二宮瑞希です。いよいよ清澄との試合が始まりますね。
「今日は清澄高校との練習試合だ。昨年の夏大会で全国準優勝を果たした実力を持つ……。心して掛かるように!」
『はいっ!』
「それではオーダーを発表する」
新井さんが発表したオーダーはこちらになります。
1番 ショート 日葵さん
2番 セカンド 陽奈さん
3番 キャッチャー 渡邉さん
4番 センター 新宮寺さん
5番 サード 鍋墨さん
6番 ピッチャー 斎藤さん
7番 ファースト バンガードさん
8番 レフト 香菜さん
9番 ライト 私
1、2年生で固めたオーダーですね。この9人以外は3年生になっています。
「私は出場しても良かったのですか?」
「まぁ後進の育成が主な目的だからな。3年生にはまだ夏がある」
理由そのものは理解出来ますし、私は納得もいきます。ですが試合に出られない事を不満に思う人もいる訳で……。
「ちょっと!なんで私がベンチスタートなのさ!?」
このように大星さんが駄々っ子になってしまっています。
「……おまえは話を聞いてたか?この練習試合は後進の育成が最優先なんだよ。監督もそう言ってたしな」
その後進が9人ギリギリなのは気掛かりですけどね。鍋墨さんが1軍に上がってくれて良かったです。
「あの……。私が代わりましょうか?」
「駄目だ。理由はさっきも言ったし、大星には最上級生として我慢を覚えるべきだ。多少は大人になってもらわないと困る」
鍋墨さんが気遣いで代わろうとしましたが、新井さんがそれを一蹴。正論ですね。
「むぅー!真琴の馬鹿!」
「なんとでも言え。1人の気持ちよりも、大多数の気持ちだ。孤独な王様は徒党を組んだ民衆には勝てない」
これも正論ですね。余程の自身家でも、一致団結したまとまりに屠られる事もよくありますからね。

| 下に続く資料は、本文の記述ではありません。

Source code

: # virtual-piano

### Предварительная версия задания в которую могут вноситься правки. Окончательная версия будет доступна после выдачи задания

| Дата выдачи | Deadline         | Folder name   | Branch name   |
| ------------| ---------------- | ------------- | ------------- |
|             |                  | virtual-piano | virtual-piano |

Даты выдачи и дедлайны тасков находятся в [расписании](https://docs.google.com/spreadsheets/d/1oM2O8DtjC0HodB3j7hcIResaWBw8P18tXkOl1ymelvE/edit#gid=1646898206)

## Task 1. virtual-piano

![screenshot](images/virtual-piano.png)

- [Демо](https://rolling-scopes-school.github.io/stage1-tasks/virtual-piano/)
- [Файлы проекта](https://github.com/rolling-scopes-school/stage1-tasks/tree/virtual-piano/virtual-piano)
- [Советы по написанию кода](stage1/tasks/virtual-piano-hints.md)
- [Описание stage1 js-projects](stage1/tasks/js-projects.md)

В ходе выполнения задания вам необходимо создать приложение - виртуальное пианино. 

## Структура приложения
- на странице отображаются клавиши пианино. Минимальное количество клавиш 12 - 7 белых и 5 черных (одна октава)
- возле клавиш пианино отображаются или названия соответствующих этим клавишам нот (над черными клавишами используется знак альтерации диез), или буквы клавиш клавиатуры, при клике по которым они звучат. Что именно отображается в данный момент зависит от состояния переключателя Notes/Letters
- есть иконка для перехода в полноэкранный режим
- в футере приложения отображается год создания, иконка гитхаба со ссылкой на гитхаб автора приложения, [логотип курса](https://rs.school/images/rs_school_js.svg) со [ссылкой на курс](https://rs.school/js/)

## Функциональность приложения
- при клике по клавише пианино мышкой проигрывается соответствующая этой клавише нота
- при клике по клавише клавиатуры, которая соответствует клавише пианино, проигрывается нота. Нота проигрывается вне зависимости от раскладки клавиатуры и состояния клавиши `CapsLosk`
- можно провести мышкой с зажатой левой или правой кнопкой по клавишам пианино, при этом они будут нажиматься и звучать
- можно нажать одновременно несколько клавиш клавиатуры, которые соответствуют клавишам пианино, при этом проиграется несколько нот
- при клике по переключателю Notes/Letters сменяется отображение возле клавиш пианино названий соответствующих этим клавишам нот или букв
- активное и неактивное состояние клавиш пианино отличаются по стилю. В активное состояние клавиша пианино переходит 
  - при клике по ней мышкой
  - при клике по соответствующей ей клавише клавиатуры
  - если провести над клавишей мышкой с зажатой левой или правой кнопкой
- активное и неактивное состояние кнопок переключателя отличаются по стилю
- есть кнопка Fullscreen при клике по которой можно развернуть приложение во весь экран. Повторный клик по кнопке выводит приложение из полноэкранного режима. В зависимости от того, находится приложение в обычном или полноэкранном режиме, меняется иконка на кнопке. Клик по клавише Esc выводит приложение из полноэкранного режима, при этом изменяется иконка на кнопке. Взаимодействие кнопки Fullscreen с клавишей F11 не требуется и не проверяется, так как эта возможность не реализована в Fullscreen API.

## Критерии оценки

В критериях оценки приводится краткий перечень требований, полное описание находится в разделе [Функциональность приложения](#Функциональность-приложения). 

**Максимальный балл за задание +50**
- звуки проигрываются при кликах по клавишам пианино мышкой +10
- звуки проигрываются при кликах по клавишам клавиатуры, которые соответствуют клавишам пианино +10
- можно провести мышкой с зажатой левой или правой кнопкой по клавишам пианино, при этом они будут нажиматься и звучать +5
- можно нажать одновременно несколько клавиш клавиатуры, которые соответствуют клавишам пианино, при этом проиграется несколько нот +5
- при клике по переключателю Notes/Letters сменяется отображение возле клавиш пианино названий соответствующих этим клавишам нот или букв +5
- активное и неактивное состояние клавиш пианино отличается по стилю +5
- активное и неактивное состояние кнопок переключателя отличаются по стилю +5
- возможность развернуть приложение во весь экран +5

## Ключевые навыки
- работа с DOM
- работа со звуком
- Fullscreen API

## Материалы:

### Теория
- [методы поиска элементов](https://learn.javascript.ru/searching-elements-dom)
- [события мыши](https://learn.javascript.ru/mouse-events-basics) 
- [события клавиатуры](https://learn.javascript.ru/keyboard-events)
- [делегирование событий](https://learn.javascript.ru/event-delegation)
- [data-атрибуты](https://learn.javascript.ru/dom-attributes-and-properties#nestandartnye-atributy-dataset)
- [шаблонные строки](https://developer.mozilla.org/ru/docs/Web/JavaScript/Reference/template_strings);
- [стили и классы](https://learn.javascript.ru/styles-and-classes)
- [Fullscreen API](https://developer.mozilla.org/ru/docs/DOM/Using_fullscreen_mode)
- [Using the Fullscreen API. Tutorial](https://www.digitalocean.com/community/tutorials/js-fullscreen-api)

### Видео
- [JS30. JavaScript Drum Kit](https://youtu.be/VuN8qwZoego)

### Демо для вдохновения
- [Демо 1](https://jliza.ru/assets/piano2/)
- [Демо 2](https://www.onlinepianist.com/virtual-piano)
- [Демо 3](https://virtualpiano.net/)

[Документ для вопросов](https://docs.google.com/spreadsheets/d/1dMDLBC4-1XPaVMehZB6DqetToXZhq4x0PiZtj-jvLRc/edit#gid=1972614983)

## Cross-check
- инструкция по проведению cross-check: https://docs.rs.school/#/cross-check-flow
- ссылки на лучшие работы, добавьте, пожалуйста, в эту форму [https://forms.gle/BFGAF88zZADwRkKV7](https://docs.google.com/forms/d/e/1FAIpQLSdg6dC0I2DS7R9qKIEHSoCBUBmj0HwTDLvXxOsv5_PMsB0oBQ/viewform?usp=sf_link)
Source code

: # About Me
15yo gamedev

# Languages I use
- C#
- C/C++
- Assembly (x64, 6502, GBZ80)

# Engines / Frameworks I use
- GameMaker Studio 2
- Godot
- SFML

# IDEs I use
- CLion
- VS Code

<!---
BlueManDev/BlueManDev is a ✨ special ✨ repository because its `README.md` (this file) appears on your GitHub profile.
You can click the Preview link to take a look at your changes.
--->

「真琴のミュミャリャツァオビュビュンピピュプリャプピフンドシン!!」
「うおい!?言って良い事と駄目な事があるぞ!どさくさに紛れて私の黒歴史を叫ぶな!」
久し振りにその呼び名を聞きましたね。ミュミャリャツァオビュビュンピピュプリャプピフンドシンというのはかつての新井さんの黒歴史であり、白糸台を敗北に導いた戦犯としての罰でした。
「ミュミャリャツァオビュビュンピピュプリャプピフンドシン……?」
「新宮寺さんは気にしなくても良いですよ。あれは新井さん自身の問題であり、罰であり、戒めなのですから……」
「は、はい……」
そういえば新宮寺さんの名前も『まこと』と読むのでしたね。漢字こそは真琴と真で違いますが、口ではわかりません。新宮寺さんにとってはとばっちりですね。
(それよりも清澄のオーダーですね)
まずは捕手に宮永さん、セカンドに鏑木さん、ショートに刀条さん、センターに片岡さんと、センターラインに守備を固めています。三森3姉妹を彷彿させる布陣ですね。
(そして投手は夢乃……となっていますね。私がデータで得ている夢乃さんで間違いなければ、中学軟式で野球をやっていました)
そしてその夢乃さんで間違いなければ……この試合、色々と面白いものが見られそうですね。